I have been wooed - and wowed, even - by a succession of female singer/songwriters lately: Carter Sampson, Holly Macve, plus Joan Shelley: a trio of acts I saw close up and personal at the recent Kilkenny Roots Festival, readily spring to mind.

Alynda Lee Segarra with her band Hurray For The Riff Raff and Margo Price have also been in knockout form of with albums and live performances while Lucinda Williams' recent output is a Godsend to fans. Kalyn Fay, too, with last year's "Bible Belt" deserves praise and hallelujahs.

So Kate Ellis is now joining this illustrious, talented list as her album, Carve Me Out, is a warming and deliciously crafted selection of songs that repeatedly and emphatically belie the fact that this is a debut for the singer/songwriter, born in Louisiana, raised in New York and now based in London.

She glows throughout with songs that unerringly embed in your

head.

Kate completed a law degree before embarking on the music-making trail. She has produced songs oozing compassion and yearning to effortlessly echo southern country/folk/roots' sounds and tones, clearly passed on by her dad who once played guitar with Hank Williams on the famous Louisiana Hayride, yes, the very one where Elvis and Johnny Cash first came to the fore.
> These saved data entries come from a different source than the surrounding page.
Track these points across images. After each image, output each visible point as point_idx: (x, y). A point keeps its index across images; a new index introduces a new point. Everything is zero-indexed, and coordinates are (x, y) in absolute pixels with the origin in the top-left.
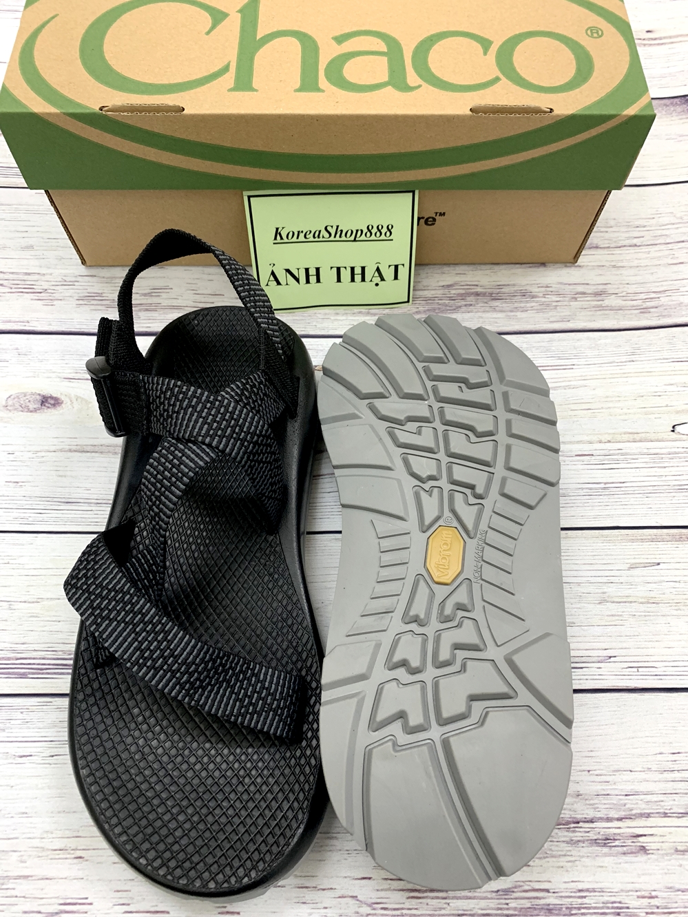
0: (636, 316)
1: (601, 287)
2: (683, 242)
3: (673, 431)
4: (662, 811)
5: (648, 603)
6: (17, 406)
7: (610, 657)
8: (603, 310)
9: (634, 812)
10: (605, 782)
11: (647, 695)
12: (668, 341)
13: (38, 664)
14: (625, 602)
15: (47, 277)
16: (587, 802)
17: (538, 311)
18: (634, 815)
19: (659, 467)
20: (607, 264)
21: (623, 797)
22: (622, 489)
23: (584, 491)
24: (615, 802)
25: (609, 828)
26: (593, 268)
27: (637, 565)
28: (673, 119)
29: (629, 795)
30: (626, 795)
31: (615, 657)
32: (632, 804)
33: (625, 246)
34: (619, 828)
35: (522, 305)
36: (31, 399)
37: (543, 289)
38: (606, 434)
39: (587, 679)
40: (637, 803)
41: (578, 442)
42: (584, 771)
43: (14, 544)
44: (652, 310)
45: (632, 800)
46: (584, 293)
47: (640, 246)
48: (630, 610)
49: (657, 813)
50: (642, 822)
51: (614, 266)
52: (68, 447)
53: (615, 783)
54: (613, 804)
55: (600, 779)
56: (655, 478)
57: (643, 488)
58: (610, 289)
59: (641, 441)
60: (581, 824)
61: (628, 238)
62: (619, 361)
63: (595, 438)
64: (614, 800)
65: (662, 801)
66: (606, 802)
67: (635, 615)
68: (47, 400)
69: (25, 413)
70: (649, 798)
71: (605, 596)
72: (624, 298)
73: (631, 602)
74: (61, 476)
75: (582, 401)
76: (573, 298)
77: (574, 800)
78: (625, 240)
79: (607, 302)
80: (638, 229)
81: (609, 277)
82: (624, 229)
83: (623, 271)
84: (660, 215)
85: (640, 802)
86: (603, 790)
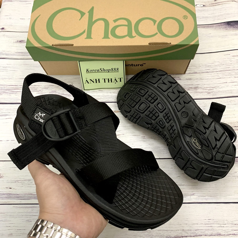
0: (206, 95)
1: (197, 86)
2: (221, 71)
4: (205, 234)
7: (194, 194)
8: (197, 93)
9: (197, 235)
11: (203, 204)
15: (40, 87)
16: (186, 232)
20: (199, 78)
26: (195, 79)
28: (221, 30)
30: (196, 230)
33: (204, 72)
39: (187, 200)
42: (185, 224)
44: (211, 93)
46: (192, 88)
47: (209, 72)
51: (201, 79)
53: (193, 227)
55: (189, 226)
58: (199, 86)
61: (206, 70)
64: (193, 231)
66: (190, 232)
70: (202, 231)
72: (203, 89)
76: (188, 89)
77: (182, 231)
79: (198, 91)
80: (209, 67)
81: (199, 82)
82: (204, 67)
83: (203, 80)
84: (215, 62)
85: (199, 232)
86: (190, 229)
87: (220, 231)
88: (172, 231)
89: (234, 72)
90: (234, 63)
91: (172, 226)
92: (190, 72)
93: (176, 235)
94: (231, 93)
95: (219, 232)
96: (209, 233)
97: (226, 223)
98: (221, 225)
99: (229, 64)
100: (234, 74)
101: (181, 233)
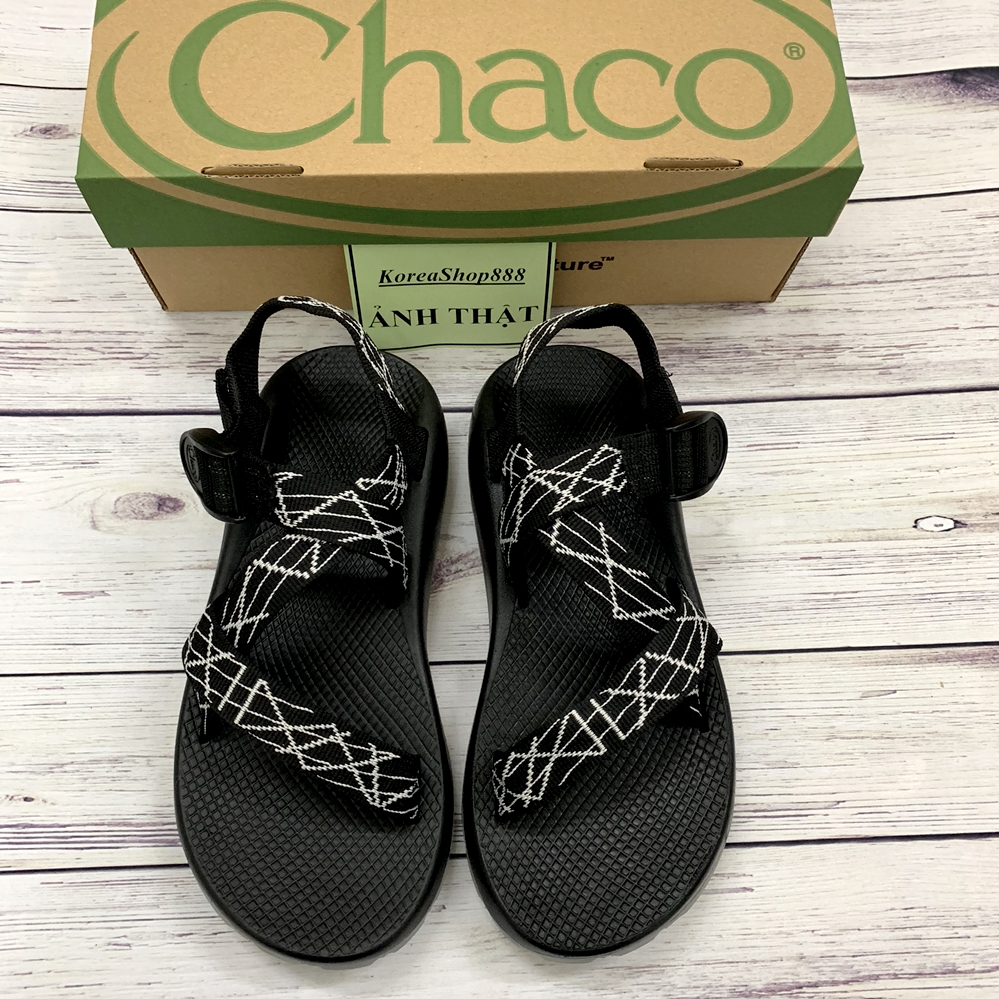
0: (874, 378)
1: (833, 339)
2: (933, 278)
3: (915, 527)
4: (892, 972)
5: (882, 738)
6: (129, 511)
7: (839, 802)
8: (835, 370)
9: (862, 974)
10: (831, 943)
11: (879, 845)
12: (911, 413)
14: (856, 738)
15: (147, 337)
16: (812, 965)
17: (756, 373)
18: (861, 978)
19: (897, 572)
20: (841, 307)
21: (851, 959)
22: (855, 600)
23: (811, 603)
24: (841, 964)
25: (835, 992)
26: (824, 312)
27: (871, 694)
28: (926, 104)
29: (857, 956)
30: (853, 956)
31: (844, 801)
32: (860, 966)
33: (863, 282)
34: (846, 992)
35: (737, 365)
36: (144, 502)
37: (762, 343)
38: (837, 531)
39: (812, 829)
40: (865, 965)
41: (804, 542)
42: (808, 931)
43: (146, 688)
44: (892, 371)
45: (859, 961)
46: (812, 348)
47: (881, 283)
48: (861, 747)
49: (887, 974)
50: (871, 985)
51: (849, 310)
52: (197, 564)
53: (841, 944)
54: (840, 966)
55: (825, 939)
56: (894, 586)
57: (880, 599)
58: (844, 341)
59: (877, 540)
60: (804, 989)
61: (868, 272)
62: (852, 438)
63: (823, 537)
64: (841, 962)
65: (893, 961)
66: (832, 964)
67: (867, 753)
68: (164, 503)
69: (140, 521)
70: (878, 958)
71: (833, 731)
72: (861, 354)
73: (863, 738)
75: (808, 490)
76: (799, 354)
77: (798, 963)
78: (864, 274)
79: (839, 360)
80: (880, 259)
81: (843, 325)
82: (862, 259)
83: (860, 317)
84: (906, 241)
85: (868, 963)
86: (829, 951)
87: (955, 957)
88: (755, 962)
89: (985, 284)
90: (982, 244)
91: (753, 943)
92: (805, 282)
93: (771, 979)
94: (978, 371)
95: (952, 961)
96: (908, 964)
97: (978, 922)
98: (956, 930)
99: (962, 250)
100: (987, 292)
101: (792, 971)
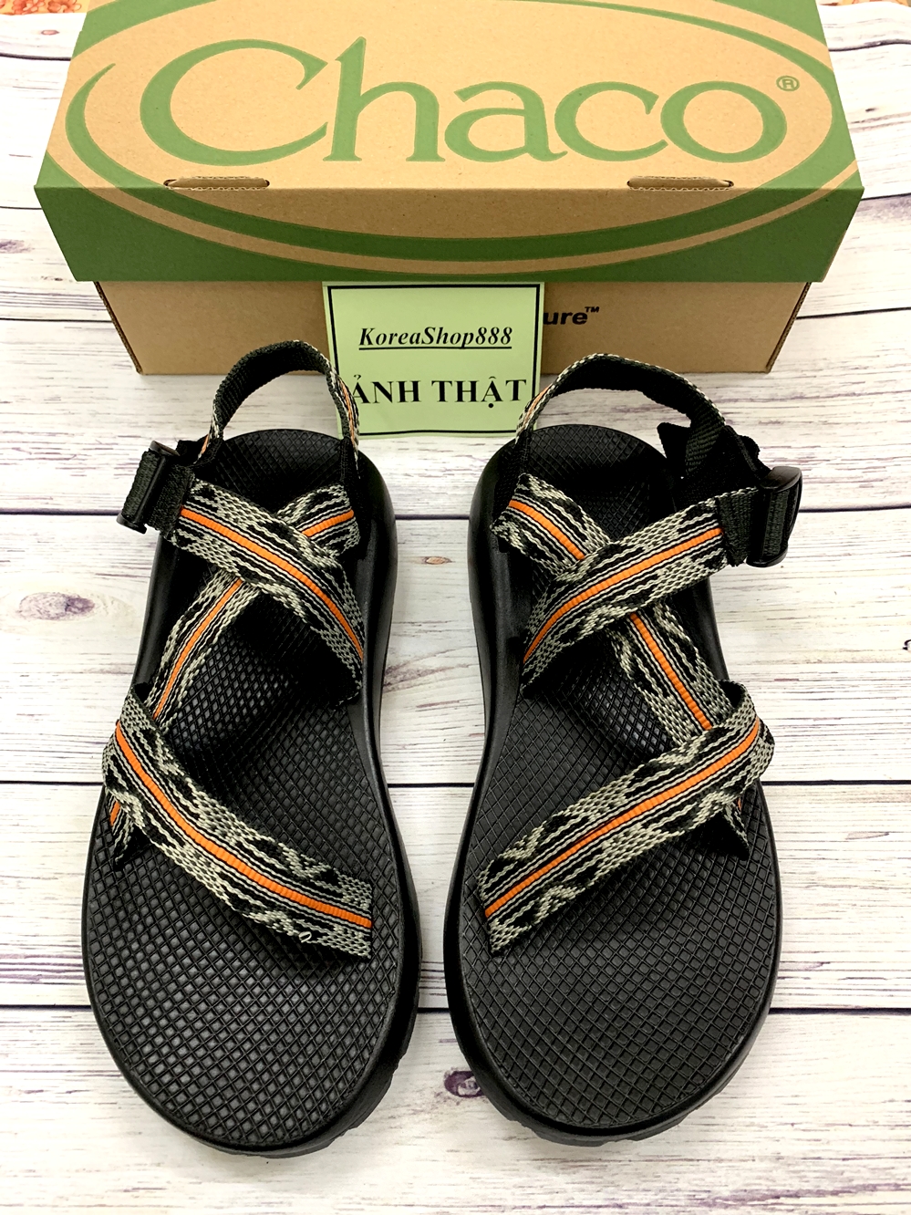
1: (808, 451)
3: (906, 649)
4: (892, 1181)
5: (874, 888)
6: (34, 611)
7: (822, 963)
8: (811, 483)
9: (855, 1183)
10: (815, 1140)
11: (873, 1018)
12: (897, 527)
13: (55, 964)
14: (842, 886)
15: (77, 439)
16: (791, 1168)
18: (854, 1188)
19: (886, 698)
20: (816, 420)
21: (840, 1162)
22: (838, 728)
23: (787, 729)
24: (829, 1169)
25: (820, 1205)
26: (797, 425)
27: (858, 835)
28: (904, 223)
29: (848, 1159)
30: (844, 1159)
31: (829, 963)
32: (852, 1172)
33: (839, 395)
34: (835, 1205)
36: (52, 602)
38: (816, 650)
39: (790, 994)
40: (859, 1171)
41: (779, 662)
42: (786, 1124)
43: (26, 800)
44: (874, 484)
45: (852, 1166)
47: (859, 395)
48: (848, 897)
49: (886, 1185)
50: (866, 1197)
51: (825, 423)
52: (99, 667)
53: (828, 1143)
54: (827, 1172)
55: (807, 1136)
56: (882, 714)
57: (866, 727)
58: (819, 454)
59: (862, 662)
60: (782, 1200)
61: (845, 384)
62: (830, 554)
63: (801, 657)
64: (828, 1166)
65: (893, 1168)
66: (817, 1168)
67: (855, 905)
68: (73, 603)
69: (44, 621)
70: (874, 1163)
71: (814, 877)
72: (839, 467)
73: (850, 886)
74: (90, 707)
75: (782, 607)
77: (773, 1165)
78: (839, 387)
79: (815, 472)
80: (858, 371)
81: (819, 437)
82: (837, 372)
83: (837, 430)
84: (885, 353)
85: (862, 1169)
86: (813, 1151)
88: (721, 1160)
91: (719, 1136)
92: (776, 395)
93: (739, 1185)
101: (766, 1175)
There's a truthful, emotional pull and compelling eloquence throughout the ten tracks that highlight a sincere songwriter blessed with an eloquence that's neither forced nor hurried. Kate's words flow and pitch as the songs' stories unfold. It's OK to think of Emmylou and Nanci Griffith if comparisons are needed.
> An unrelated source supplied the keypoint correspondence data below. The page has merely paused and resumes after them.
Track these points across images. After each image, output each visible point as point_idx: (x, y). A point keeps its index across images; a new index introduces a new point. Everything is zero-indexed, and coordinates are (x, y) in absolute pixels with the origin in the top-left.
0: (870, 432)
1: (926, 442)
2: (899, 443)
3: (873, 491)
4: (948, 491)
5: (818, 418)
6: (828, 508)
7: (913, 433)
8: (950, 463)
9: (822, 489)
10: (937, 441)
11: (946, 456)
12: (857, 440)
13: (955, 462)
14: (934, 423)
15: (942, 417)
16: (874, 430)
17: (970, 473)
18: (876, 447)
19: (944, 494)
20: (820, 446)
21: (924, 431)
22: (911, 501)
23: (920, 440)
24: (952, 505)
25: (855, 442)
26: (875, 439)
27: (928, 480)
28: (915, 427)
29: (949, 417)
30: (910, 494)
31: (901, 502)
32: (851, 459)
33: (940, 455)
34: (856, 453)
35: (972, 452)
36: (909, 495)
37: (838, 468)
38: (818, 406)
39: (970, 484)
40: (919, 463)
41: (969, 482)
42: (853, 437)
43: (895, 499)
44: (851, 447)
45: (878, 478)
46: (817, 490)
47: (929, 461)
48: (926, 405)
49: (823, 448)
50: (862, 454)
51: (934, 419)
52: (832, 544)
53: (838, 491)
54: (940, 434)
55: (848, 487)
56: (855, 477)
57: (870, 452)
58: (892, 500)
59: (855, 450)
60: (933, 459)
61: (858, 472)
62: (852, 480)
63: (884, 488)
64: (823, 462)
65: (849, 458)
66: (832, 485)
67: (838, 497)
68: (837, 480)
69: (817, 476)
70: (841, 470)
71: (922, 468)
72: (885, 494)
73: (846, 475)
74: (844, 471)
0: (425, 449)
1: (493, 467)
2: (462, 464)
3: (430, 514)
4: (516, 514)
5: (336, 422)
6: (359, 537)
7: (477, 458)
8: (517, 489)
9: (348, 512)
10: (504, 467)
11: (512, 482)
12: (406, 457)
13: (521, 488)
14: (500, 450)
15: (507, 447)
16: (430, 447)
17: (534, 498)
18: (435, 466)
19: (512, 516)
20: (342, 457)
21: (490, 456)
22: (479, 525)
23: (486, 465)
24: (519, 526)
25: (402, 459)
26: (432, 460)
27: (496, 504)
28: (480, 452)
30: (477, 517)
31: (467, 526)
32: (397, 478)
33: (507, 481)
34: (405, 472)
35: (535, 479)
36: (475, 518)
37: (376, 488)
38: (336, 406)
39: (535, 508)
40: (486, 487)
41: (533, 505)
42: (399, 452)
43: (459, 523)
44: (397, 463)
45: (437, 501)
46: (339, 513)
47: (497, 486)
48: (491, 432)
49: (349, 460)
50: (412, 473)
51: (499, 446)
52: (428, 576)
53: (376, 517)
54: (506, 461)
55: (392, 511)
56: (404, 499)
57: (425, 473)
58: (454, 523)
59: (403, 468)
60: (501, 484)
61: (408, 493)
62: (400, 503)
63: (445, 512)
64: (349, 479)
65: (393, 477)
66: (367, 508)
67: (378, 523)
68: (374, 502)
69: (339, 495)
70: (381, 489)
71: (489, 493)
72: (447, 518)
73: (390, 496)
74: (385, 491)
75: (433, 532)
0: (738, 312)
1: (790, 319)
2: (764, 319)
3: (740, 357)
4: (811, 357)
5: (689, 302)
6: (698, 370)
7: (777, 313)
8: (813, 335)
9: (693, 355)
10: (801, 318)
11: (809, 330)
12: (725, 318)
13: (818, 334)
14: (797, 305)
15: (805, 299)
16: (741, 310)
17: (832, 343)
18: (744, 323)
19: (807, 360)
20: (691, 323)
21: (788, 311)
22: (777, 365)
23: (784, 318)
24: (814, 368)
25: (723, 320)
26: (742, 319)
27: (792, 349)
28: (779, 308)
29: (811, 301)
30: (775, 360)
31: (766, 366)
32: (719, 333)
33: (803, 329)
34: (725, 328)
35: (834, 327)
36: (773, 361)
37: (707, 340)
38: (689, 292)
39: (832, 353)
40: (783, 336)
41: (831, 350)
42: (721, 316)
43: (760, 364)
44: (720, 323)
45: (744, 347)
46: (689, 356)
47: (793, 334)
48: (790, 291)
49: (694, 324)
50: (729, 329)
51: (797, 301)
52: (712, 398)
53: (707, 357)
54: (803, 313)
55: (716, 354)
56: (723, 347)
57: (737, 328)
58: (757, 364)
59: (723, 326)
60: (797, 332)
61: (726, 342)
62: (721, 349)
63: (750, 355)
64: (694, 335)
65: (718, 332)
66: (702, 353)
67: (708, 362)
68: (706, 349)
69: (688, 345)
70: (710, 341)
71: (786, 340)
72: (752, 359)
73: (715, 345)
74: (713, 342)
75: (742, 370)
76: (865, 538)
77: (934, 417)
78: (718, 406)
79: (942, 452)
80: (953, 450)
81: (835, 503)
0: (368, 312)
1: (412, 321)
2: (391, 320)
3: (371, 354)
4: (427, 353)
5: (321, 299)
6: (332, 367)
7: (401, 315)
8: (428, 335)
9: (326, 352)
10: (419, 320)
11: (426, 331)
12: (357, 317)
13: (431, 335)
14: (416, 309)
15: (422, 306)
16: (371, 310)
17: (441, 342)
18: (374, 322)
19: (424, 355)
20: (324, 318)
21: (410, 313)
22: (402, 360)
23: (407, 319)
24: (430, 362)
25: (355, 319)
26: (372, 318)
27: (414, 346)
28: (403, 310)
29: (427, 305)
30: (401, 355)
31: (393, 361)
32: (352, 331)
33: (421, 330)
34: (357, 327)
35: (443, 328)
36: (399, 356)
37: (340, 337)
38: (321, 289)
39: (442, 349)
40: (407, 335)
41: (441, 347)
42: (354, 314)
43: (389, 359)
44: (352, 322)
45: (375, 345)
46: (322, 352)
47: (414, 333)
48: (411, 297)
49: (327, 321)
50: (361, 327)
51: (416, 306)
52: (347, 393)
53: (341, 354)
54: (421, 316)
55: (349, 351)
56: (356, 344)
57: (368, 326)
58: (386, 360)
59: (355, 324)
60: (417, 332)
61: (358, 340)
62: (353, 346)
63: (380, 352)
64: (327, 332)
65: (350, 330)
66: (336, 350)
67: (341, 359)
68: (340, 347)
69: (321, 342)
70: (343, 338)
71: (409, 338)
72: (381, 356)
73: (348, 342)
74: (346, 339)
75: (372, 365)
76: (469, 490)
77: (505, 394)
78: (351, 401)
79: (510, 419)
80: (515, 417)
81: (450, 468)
Opener, Don't Lie To Me is bumping country and Paper Scissors Rock is a rock kick gem out of the Zoe Muth and Lynne Hanson songbook. On Night Before The Dawn, Kate's tender vocals become captivating as they are nudged along by fiddle and mellow guitar.
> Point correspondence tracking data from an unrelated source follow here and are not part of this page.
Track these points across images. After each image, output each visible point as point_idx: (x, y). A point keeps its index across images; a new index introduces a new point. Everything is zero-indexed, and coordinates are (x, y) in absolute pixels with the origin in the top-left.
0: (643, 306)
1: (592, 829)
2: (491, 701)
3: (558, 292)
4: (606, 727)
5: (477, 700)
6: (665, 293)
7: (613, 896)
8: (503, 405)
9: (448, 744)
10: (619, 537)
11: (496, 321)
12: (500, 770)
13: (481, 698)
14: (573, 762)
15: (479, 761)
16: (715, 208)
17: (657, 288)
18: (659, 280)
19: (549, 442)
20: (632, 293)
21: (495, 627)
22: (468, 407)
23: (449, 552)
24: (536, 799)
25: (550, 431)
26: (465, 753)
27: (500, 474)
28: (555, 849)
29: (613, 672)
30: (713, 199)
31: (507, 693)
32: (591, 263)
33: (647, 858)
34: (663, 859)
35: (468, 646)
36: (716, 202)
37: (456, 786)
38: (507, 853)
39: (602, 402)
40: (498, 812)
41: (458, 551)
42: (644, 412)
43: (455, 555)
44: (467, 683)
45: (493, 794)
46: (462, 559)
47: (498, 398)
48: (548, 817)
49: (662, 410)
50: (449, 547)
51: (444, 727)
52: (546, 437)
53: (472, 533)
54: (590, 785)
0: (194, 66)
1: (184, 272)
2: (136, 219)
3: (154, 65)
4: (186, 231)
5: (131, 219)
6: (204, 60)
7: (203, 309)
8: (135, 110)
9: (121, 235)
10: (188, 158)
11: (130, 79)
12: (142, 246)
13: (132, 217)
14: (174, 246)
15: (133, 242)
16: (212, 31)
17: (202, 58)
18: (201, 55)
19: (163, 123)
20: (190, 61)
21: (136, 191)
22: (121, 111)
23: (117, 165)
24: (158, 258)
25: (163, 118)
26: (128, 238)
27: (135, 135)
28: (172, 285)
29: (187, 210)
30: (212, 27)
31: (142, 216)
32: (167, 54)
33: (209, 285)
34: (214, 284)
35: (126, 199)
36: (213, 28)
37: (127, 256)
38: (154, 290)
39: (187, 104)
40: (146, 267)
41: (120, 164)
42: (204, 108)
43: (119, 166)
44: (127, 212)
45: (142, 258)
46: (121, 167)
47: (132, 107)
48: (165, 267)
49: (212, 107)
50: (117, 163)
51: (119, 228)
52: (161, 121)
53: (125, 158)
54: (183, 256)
There's a languid, honeyed duet on Going Against the Grain with pedal steel keeping the country groove going and Holding The Whole Thing bursts into life with, as it would appear, Tom Petty crashing into the studios. Inside is a smoochy, unhurried love song and the title track that closes the album is similarly a sit-in-the-shade-and-relax kind of song.

Ones You Love The Most, released as a single, and I Believe are back-to-back wonderful, unbelievably beautiful, engrossing, considered and worthy of unstinting praise. Ones You Love The Most offers up lap slide steel guitar and a chorus that stays as close to you as discreet perfume. "I believe, no one has ever seen what I see / The beauty of you is just plain to me" is spelled out in I Believe as her assembled musicians rally round her with a musical blanket for comfort. It's a classic.

This is a gorgeous album with soul, heart, passion, loving and boundless country/folk style. There's an image of Kate on her website where she's seated in a truck and is looking behind her - but the road ahead of her looks far from bumpy given her songwriting talents.